En 1.196 el integrismo almohade realiza un importante avance y con Trujillo caen todas las posiciones cristianas al Sur del Tajo. Los moros cambian el culto de la iglesia al nuevo orden musulmán y la población bascula definitivamente a la Zurita. Nada volveremos a saber sobre la suerte de la vieja población, la entidad se difumina en el tiempo  y solo algunos destellos señalarán la verdadera dimensión de lo que algún día fue…

El 25 de enero de 1232 los cristianos reconquistan definitivamente Trujillo: ese día la mezquita vuelve a ser iglesia cristiana. El que la parroquia este dedicada al día de la Conversión de San Pablo nos dice que ya existía; hay otras mezquitas del territorio trujillano que son reconvertidas en iglesias con advocación al santoral de tan señalada fecha; la de Zorita, igual que la situada dentro del castillo de Trujillo, sufriría esta mutación.

 REFLEJOS EN EL TIEMPO

Documentación y Arqueología.

Hasta el 17 abril de 1.353 no hay rastros de nada, entonces los documentos empiezan a confirmar lo que la arqueología ya había verificado, el emplazamiento de la vieja Zujerola: un legajo del Archivo de Trujillo trata sobre una  heredad llamada Las Cañadas, la linda así: “con el exido de la Sarça e con el monte de Alcollaryn e por el portechuelo de Çifuruela…”. Todavía hoy se conserva  “el Portezuelo” en la toponimia zoriteña dando nombre a una collada que da paso al emplazamiento de la antigua villa.

Otro del 30 de mayo del mismo año de 1.353 se refiere al castillo: se sigue un procedimiento sobre la reclamación “que ciertas personas hacen del castillo de Çiferuela así como de ciertas dehesas que hay dentro de los mojones del Pizarroso”… por levante el término municipal de Zorita se extiende por un amplio valle ocupado en parte por el pantano de Sierra Brava; tanto el río, como algunos de sus lugares se nombran Pizarroso o similar.

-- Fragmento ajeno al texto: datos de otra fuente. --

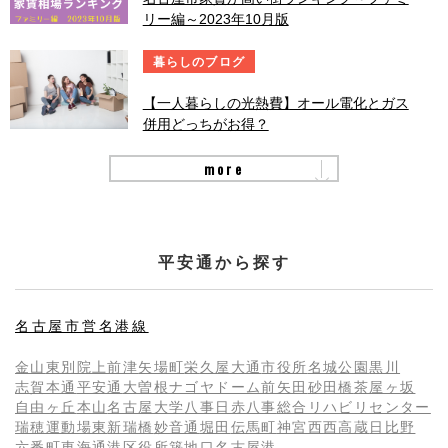
リー編～2023年10月版
暮らしのブログ
【一人暮らしの光熱費】オール電化とガス
併用どっちがお得？
more
平安通から探す
名古屋市営名港線
金山
東別院
上前津
矢場町
栄
久屋大通
市役所
名城公園
黒川
志賀本通
平安通
大曽根
ナゴヤドーム前矢田
砂田橋
茶屋ヶ坂
自由ヶ丘
本山
名古屋大学
八事日赤
八事
総合リハビリセンター
瑞穂運動場東
新瑞橋
妙音通
堀田
伝馬町
神宮西
西高蔵
日比野
六番町
東海通
港区役所
築地口
名古屋港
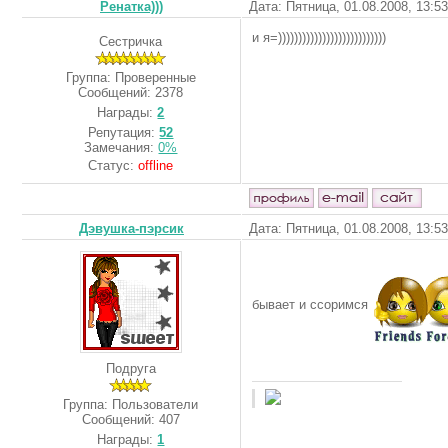
Ренатка)))
Дата: Пятница, 01.08.2008, 13:5
и я=)))))))))))))))))))))))))))
Сестричка
Группа: Проверенные
Сообщений:
2378
Награды:
2
Репутация:
52
Замечания:
0%
Статус:
offline
Дэвушка-пэрсик
Дата: Пятница, 01.08.2008, 13:5
бывает и ссоримся
Подруга
Группа: Пользователи
Сообщений:
407
Награды:
1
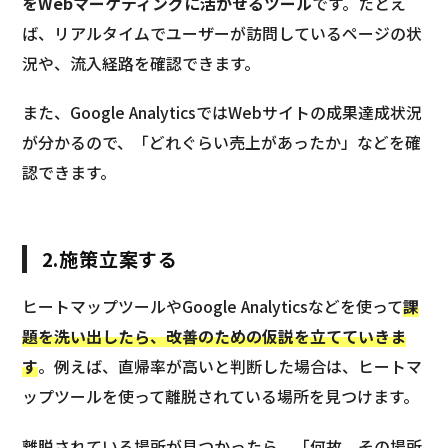
をWebマーケティングに活かせるツール
です。たとえ
ば、リアルタイムでユーザーが訪問しているページの状
況や、流入経路を確認できます。
また、Google AnalyticsではWebサイトの成果達成状況
が分かるので、「どれぐらい売上があったか」などを確
認できます。
2.施策立案する
ヒートマップツールやGoogle Analyticsなどを使って
課
題を洗い出したら、改善のための仮説を立てていきま
す
。例えば、直帰率が高いと判断した場合は、ヒートマ
ップツールを使って離脱されている場所を見つけます。
離脱されている場所が見つかったら、「何故、その場所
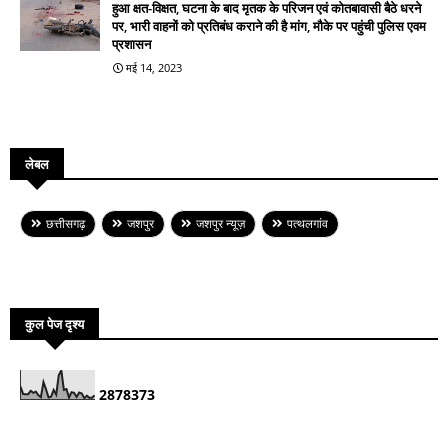
हुआ क्षत-विक्षत, घटना के बाद मृतक के परिजन एवं कोतबावासी बैठे धरने
पर, भारी वाहनों को प्रतिबंध कराने की है मांग, मौके पर पहुंची पुलिस एवम
प्रशासन
मई 14, 2023
लेबल
छत्तीसगढ़
जशपुर
जशपुर न्यूज़
पत्थलगांव
कुल पेज दृश्य
2
8
7
8
3
7
3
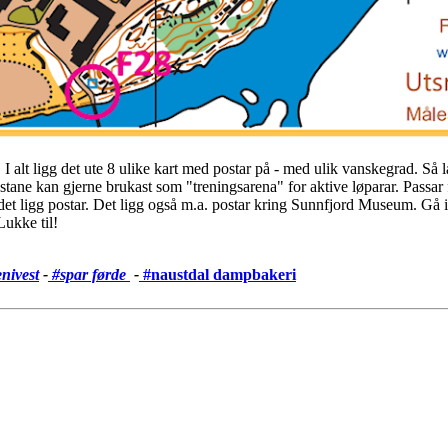
I alt ligg det ute 8 ulike kart med postar på - med ulik vanskegrad. Så l
postane kan gjerne brukast som "treningsarena" for aktive løparar. Passar
det ligg postar. Det ligg også m.a. postar kring Sunnfjord Museum. Gå i
Lukke til!
nivest
-
#spar førde
-
#
naustdal dampbakeri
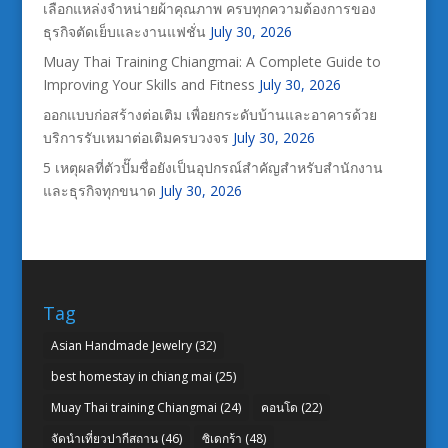
เลือกแหล่งจำหน่ายผ้าคุณภาพ ครบทุกความต้องการของ
ธุรกิจตัดเย็บและงานแฟชั่น
July 30, 2026
Muay Thai Training Chiangmai: A Complete Guide to
Improving Your Skills and Fitness
July 30, 2026
ออกแบบก่อสร้างต่อเติม เพื่อยกระดับบ้านและอาคารด้วย
บริการรับเหมาต่อเติมครบวงจร
July 30, 2026
5 เหตุผลที่ตัวปั๊มชื่อยังเป็นอุปกรณ์สำคัญสำหรับสำนักงาน
และธุรกิจทุกขนาด
July 30, 2026
Tag
Asian Handmade Jewelry
(32)
best homestay in chiang mai
(25)
Muay Thai training Chiangmai
(24)
คอนโด
(22)
จัดนำเที่ยวปากีสถาน
(46)
ซิเดกร้า
(48)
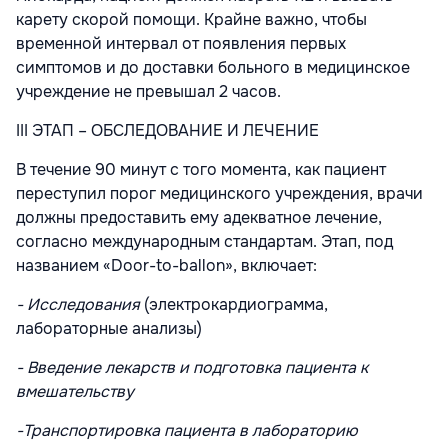
карету скорой помощи. Крайне важно, чтобы
временной интервал от появления первых
симптомов и до доставки больного в медицинское
учреждение не превышал 2 часов.
III ЭТАП – ОБСЛЕДОВАНИЕ И ЛЕЧЕНИЕ
В течение 90 минут с того момента, как пациент
переступил порог медицинского учреждения, врачи
должны предоставить ему адекватное лечение,
согласно международным стандартам. Этап, под
названием «Door-to-ballon», включает:
- Исследования
(электрокардиограмма,
лабораторные анализы)
- Введение лекарств и подготовка пациента к
вмешательству
-Транспортировка пациента в лабораторию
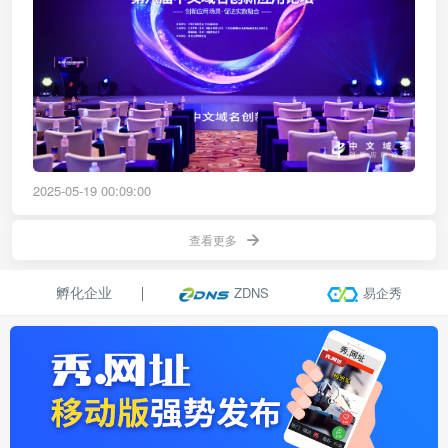
2025-05-19 00:09:00
查看更多

孵化企业
ZDNS
易企秀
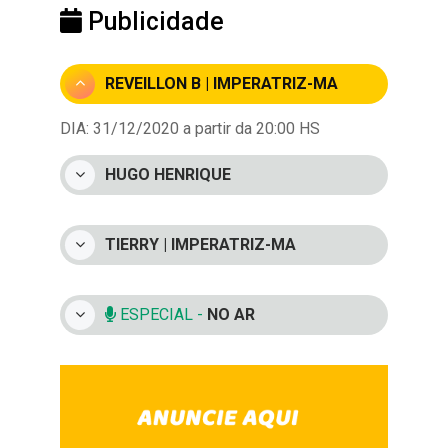
Publicidade
REVEILLON B | IMPERATRIZ-MA
DIA: 31/12/2020 a partir da 20:00 HS
HUGO HENRIQUE
TIERRY | IMPERATRIZ-MA
ESPECIAL -
NO AR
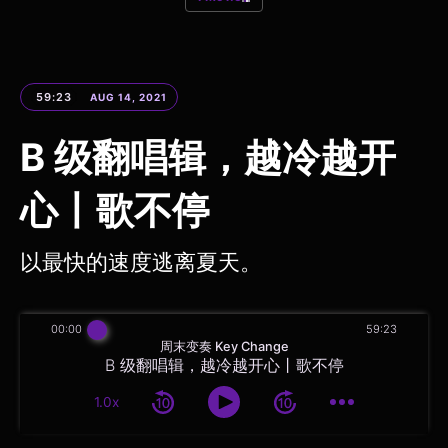
59:23
AUG 14, 2021
B 级翻唱辑，越冷越开
心丨歌不停
以最快的速度逃离夏天。
00:00
59:23
周末变奏 Key Change
B 级翻唱辑，越冷越开心丨歌不停
1.0x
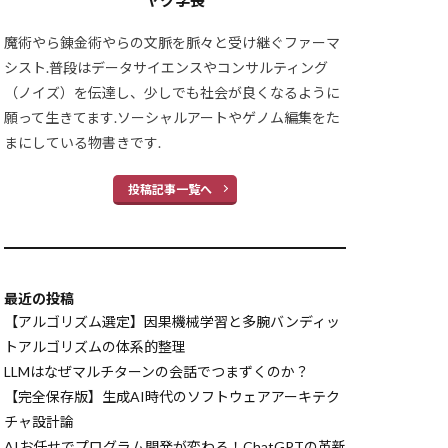
ヤク学長
構築
性能比較
ィング
魔術やら錬金術やらの文脈を脈々と受け継ぐファーマ
尤度
シスト.普段はデータサイエンスやコンサルティング
（ノイズ）を伝達し、少しでも社会が良くなるように
願って生きてます.ソーシャルアートやゲノム編集をた
対効果
まにしている物書きです.
スケーリング
ネットワーキング
投稿記事一覧へ
ド
技術ツリー
情報設計
最近の投稿
【アルゴリズム選定】因果機械学習と多腕バンディッ
Claude3.7
トアルゴリズムの体系的整理
laude設定
LLMはなぜマルチターンの会話でつまずくのか？
用
【完全保存版】生成AI時代のソフトウェアアーキテク
チャ設計論
M
ChatDev
AIお任せでプログラム開発が変わる！ChatGPTの革新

La Cartografía del momento actual nos confirman la existencia de “Ciguerela” y el “Portezuelo”, topónimos todavía vivos en la hermosa tradición zoriteña.

El 2 de abril de 1.791 en los Interrogatorios de la Real Audiencia hablando de Zorita nos cuentan: “Cerca de él hay un peñón que llaman del Castillo, siendo tradición haver estado en él el titulado Zuferola y al pie de dicho peñón se advierten muchos cimientos o fragmentos de edificio”. En un mapa de 1.798; se señala entre los importantes el cordel que sube a Garciaz; entre ellos situa “La Peña del Castillo” y la errata antes mencionada “Lujerola”.

En las primeras investigaciones sobre el terreno se aprecian restos de murallas importantes que rodean la Peña por el lado de Levante y entre los riscos se vislumbran claramente varios torreones de defensa. Hay que sumar además La tradición cuando nos habla de leyendas de moros,  de castillos, de tesoros enterrados, de túneles que llevan a todas partes.

Mil historias que, afortunadamente, nos quedan por descubrir…

 Trabajo presentado en los XXVI Coloquios Históricos de Extremadura en 1997.